• [Provided material]
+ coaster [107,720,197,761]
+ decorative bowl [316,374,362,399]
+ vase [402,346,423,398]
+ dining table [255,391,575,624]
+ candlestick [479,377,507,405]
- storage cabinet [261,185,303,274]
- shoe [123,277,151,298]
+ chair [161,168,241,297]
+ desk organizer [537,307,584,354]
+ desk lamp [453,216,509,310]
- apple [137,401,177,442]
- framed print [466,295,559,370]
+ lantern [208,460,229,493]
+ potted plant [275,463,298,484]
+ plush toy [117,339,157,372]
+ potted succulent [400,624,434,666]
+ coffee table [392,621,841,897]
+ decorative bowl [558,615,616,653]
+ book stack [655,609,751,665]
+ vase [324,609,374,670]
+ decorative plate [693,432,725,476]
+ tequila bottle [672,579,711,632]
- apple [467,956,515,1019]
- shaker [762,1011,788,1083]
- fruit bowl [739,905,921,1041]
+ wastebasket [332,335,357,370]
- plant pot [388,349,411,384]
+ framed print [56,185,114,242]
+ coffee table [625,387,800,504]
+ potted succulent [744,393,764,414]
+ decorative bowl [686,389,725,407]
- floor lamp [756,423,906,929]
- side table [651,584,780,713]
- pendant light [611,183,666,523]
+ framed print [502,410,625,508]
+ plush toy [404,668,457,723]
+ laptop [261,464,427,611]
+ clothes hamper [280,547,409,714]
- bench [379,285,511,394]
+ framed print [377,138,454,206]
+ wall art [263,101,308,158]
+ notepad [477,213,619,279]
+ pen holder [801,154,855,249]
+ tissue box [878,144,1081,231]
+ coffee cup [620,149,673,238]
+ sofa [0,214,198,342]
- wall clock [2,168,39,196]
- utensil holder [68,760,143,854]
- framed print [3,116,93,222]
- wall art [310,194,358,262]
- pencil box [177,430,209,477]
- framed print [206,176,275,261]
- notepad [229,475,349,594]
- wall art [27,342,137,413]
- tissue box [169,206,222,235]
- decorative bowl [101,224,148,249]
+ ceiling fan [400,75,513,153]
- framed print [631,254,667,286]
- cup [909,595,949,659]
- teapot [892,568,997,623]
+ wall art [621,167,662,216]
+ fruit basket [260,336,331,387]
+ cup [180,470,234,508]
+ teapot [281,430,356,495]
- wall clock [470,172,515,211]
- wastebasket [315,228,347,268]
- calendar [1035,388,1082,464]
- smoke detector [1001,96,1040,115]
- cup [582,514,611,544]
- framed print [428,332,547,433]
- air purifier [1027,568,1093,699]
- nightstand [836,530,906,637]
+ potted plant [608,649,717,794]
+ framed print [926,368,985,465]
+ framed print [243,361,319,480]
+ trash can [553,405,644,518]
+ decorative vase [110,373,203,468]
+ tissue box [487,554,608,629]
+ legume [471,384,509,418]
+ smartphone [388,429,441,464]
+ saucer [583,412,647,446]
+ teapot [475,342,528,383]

• [Task requirements] Read through the listing and copy each line in which the word "coffee" occurs.

• [Problem solution]
+ coffee table [392,621,841,897]
+ coffee table [625,387,800,504]
+ coffee cup [620,149,673,238]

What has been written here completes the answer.